According to many on the left, the Second Amendment was written only to guarantee the existence of militias, which are now obsolete, so stripping American civilians of their firearms is perfectly OK. "The Supreme Court on Thursday all but ensured that even more Americans will die senselessly with its wrongheaded and dangerous ruling," The New York Times wrote about the Supreme Court's ruling in D.C. v. Heller, which overturned Washington, D.C.'s ban on most handgun ownership. According to the Times, "the Second Amendment only protects the right of people to carry guns for military use in a militia."
Writing of militias in Federalist 29, Alexander Hamilton put it this way: "if circumstances should at any time oblige the government to form an army of any magnitude, that army can never be formidable to the liberties of the people while there is a large body of citizens, little, if at all, inferior to them in discipline and the use of arms, who stand ready to defend their own rights and those of their fellow-citizens."

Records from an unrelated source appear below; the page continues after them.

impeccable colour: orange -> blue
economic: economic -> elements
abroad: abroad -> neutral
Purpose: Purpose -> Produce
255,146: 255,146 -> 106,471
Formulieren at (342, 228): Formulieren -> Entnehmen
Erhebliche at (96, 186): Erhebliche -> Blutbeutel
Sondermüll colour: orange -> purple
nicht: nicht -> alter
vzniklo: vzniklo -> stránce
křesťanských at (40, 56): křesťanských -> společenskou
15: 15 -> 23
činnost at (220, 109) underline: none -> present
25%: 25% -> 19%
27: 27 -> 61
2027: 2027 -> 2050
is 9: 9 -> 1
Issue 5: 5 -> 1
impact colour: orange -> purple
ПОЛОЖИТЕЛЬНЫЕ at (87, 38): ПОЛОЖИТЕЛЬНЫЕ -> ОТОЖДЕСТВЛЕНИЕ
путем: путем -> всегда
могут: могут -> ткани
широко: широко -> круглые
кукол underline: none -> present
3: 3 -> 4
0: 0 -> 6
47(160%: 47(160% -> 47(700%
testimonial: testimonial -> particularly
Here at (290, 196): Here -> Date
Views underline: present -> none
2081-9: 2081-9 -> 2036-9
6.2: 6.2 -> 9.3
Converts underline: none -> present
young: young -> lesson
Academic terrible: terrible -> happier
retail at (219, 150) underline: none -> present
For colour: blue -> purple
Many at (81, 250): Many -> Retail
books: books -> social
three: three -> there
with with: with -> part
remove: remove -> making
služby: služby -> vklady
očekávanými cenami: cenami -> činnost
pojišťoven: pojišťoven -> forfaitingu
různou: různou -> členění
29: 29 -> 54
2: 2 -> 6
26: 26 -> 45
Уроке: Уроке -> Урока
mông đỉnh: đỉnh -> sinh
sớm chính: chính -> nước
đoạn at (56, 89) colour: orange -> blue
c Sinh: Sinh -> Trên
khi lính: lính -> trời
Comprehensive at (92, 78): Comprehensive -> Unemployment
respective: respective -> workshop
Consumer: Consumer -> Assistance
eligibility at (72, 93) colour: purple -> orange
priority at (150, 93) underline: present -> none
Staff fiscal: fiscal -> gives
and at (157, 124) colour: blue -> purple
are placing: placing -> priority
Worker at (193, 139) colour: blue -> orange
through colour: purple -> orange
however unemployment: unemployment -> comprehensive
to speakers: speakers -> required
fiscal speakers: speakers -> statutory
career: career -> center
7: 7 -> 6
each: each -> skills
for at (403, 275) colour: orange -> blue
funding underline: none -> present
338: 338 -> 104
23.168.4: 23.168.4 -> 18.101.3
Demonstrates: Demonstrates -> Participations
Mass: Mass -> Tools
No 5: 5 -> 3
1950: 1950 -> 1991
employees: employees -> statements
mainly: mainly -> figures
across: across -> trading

The Founders did not conceive of militias as a cost-effective way to have an army. The militia was the people, usually every able-bodied man. It existed not just to serve the state in lieu of a standing army, but to check the power of the state by ensuring that every individual would be trained and armed to defend his own rights against possible encroachment by the state.
When Heller was decided in 2008, then-Sen. Obama agreed with it, saying, "I have always believed that the Second Amendment protects the right of individuals to bear arms ...." On Wednesday, he reaffirmed that belief and said the right approach to gun control is to take small steps that might be effective in reducing the odds of another mass killing, but to do so without infringing on the individual right to keep and bear arms.
Gun sales since Obama took office are evidence enough that millions of Americans doubted his commitment to the Second Amendment. We are about to find out if his actions will match his rhetoric.